__Directions for this task__. Find every line in the items below that contains the word "Sociedade", and copy each of those lines in full.

━━━━━━━━━━━━━━━━

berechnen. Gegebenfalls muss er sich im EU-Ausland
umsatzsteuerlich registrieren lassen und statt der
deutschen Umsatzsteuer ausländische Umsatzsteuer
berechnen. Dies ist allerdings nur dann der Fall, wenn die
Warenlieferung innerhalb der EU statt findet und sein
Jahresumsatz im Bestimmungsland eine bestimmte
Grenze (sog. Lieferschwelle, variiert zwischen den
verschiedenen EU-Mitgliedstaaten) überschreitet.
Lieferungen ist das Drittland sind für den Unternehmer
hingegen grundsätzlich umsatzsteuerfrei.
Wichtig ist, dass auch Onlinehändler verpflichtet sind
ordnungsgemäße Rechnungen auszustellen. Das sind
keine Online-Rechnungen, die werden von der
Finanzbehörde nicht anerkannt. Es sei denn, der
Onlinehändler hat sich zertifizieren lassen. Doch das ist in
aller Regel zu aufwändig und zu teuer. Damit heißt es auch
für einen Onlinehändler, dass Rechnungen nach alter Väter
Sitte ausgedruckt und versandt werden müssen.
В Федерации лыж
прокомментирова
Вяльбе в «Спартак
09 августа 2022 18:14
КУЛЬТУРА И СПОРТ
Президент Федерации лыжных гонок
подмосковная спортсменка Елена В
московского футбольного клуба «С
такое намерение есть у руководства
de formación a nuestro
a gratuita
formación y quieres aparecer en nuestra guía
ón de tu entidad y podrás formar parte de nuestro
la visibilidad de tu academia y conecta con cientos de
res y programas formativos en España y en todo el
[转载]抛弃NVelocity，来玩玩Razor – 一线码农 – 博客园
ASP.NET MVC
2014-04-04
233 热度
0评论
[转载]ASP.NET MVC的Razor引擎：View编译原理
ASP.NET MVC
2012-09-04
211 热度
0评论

━━━━━━━━━━━━━━━━

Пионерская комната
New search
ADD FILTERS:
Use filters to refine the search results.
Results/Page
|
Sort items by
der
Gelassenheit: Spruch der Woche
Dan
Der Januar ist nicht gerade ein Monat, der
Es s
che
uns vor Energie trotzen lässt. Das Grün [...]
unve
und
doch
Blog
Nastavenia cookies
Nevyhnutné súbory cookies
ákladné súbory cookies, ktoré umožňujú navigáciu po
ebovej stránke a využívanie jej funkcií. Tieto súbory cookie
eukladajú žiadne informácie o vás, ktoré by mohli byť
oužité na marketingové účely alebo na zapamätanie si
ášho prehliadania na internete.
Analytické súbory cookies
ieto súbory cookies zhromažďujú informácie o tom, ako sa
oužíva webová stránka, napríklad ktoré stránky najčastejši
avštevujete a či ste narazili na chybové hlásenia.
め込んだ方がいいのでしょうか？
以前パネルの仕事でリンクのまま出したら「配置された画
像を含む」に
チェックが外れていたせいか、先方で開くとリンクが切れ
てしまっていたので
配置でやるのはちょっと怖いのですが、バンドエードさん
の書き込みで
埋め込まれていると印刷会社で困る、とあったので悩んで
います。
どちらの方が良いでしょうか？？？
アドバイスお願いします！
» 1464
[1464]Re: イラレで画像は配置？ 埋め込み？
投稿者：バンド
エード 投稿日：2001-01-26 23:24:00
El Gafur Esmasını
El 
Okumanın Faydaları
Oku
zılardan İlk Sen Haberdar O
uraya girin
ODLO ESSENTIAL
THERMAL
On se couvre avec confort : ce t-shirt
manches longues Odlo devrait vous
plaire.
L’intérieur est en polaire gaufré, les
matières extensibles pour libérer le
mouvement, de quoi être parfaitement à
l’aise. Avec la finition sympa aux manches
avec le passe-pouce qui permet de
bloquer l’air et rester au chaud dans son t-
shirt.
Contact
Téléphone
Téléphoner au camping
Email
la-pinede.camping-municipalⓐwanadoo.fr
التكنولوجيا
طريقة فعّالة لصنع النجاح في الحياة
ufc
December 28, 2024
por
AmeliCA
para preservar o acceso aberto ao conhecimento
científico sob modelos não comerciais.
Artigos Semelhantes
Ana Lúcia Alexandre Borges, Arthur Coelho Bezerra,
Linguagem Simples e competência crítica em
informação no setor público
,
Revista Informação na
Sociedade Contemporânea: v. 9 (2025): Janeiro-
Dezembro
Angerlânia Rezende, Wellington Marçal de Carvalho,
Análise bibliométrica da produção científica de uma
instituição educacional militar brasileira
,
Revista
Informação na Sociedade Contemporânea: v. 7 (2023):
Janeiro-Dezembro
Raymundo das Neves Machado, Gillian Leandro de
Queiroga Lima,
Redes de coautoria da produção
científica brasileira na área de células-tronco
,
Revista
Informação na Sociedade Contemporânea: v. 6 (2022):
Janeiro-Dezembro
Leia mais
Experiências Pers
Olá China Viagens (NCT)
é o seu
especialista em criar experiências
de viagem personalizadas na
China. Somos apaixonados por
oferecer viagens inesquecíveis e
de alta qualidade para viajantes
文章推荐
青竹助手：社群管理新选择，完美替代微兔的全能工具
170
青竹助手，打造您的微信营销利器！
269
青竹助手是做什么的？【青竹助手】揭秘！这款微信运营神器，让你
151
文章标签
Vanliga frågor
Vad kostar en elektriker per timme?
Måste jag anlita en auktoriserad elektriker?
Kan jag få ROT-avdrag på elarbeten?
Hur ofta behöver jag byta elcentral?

━━━━━━━━━━━━━━━━

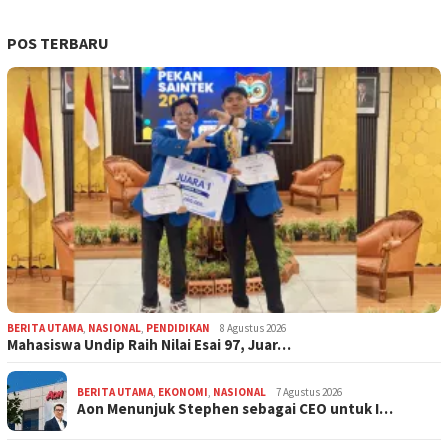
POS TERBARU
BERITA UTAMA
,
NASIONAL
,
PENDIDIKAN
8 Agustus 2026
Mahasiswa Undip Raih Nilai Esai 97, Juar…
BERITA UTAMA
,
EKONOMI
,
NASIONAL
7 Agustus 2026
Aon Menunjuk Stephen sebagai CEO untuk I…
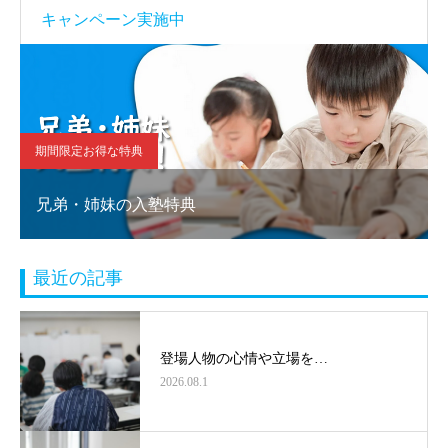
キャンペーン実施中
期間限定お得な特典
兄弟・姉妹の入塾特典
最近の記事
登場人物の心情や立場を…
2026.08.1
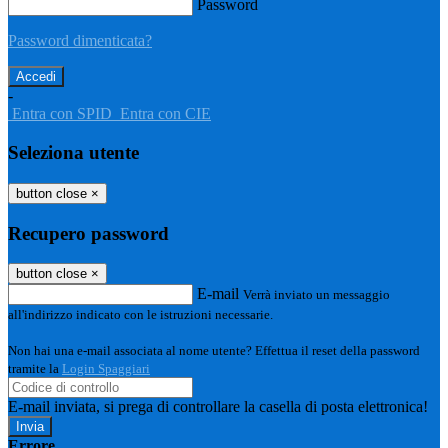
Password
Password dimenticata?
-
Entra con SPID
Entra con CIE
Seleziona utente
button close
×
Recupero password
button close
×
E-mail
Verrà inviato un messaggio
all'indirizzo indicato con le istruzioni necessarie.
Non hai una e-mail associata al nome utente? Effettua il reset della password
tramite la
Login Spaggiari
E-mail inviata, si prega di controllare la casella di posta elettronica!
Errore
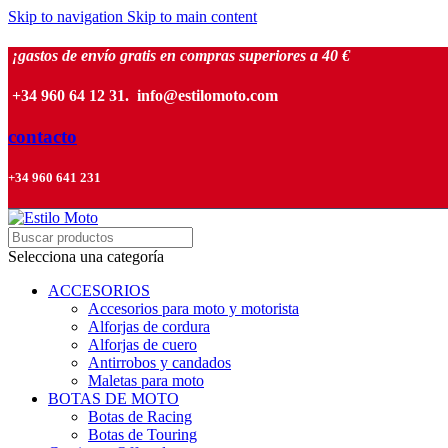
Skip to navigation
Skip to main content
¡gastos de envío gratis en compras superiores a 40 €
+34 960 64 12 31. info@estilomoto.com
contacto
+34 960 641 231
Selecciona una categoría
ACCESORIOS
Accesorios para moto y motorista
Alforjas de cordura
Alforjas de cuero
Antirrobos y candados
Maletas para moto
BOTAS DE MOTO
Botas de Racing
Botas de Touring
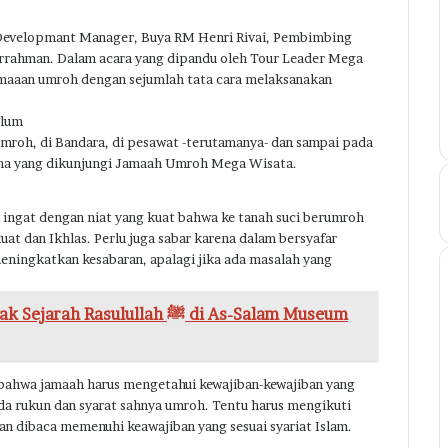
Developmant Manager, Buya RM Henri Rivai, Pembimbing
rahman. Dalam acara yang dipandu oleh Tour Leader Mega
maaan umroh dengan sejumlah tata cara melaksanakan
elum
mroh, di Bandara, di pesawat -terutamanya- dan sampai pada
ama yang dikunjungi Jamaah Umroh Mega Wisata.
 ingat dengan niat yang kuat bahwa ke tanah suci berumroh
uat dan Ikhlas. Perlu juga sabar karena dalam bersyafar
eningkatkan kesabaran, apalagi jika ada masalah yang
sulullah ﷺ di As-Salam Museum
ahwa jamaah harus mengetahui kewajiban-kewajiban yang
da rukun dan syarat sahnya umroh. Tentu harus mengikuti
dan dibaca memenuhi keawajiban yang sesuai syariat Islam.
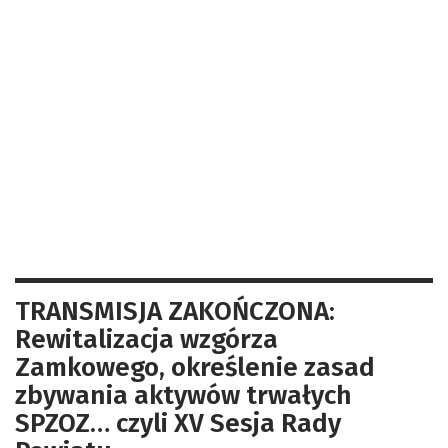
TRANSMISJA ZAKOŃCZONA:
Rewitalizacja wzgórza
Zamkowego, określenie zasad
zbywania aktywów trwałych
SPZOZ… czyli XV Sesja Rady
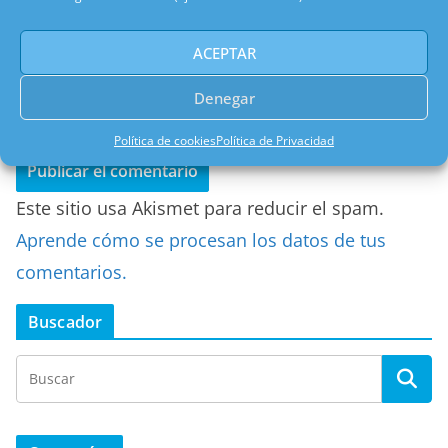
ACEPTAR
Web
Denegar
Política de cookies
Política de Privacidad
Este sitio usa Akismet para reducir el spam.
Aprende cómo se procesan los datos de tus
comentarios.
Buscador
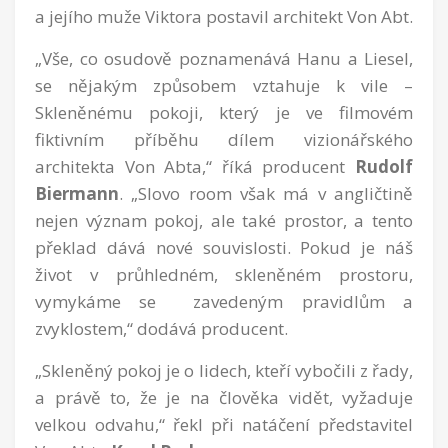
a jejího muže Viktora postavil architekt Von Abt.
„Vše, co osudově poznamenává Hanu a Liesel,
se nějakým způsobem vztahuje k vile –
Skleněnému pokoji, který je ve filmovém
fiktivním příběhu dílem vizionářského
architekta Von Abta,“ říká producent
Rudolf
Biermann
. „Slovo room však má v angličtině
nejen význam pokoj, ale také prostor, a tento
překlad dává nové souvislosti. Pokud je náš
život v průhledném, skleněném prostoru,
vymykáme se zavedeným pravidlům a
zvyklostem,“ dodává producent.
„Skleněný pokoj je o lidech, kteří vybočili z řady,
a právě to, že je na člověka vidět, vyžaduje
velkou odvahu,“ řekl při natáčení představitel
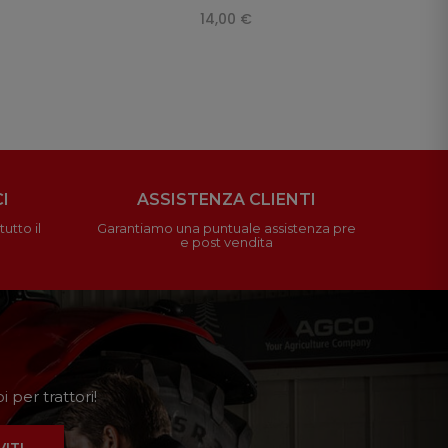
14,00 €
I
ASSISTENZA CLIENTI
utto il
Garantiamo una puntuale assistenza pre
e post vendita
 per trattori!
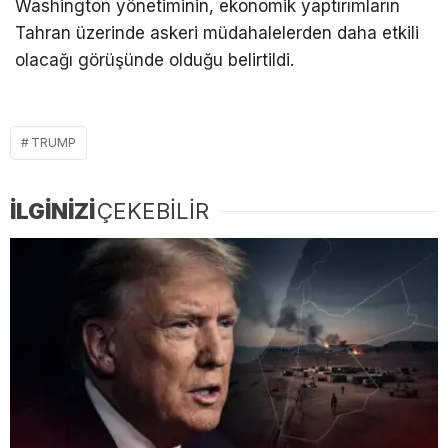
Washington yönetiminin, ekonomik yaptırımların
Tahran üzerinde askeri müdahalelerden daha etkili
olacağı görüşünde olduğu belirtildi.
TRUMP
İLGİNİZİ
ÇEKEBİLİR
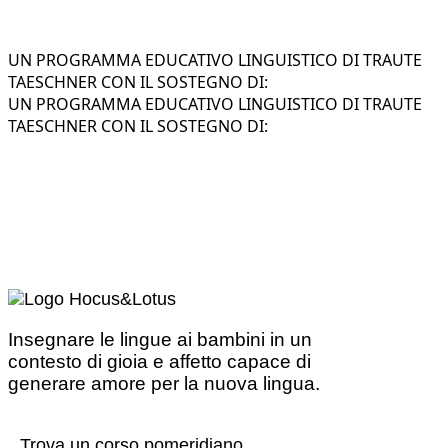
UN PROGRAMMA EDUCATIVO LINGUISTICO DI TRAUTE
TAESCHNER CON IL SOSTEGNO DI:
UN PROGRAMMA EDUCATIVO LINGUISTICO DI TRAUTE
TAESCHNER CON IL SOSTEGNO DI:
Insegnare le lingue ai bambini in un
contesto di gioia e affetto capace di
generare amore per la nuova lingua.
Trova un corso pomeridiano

━━━━━━━━━━━━━━━━

__Response for this exercise__.
Sociedade Contemporânea: v. 9 (2025): Janeiro-
Informação na Sociedade Contemporânea: v. 7 (2023):
Informação na Sociedade Contemporânea: v. 6 (2022):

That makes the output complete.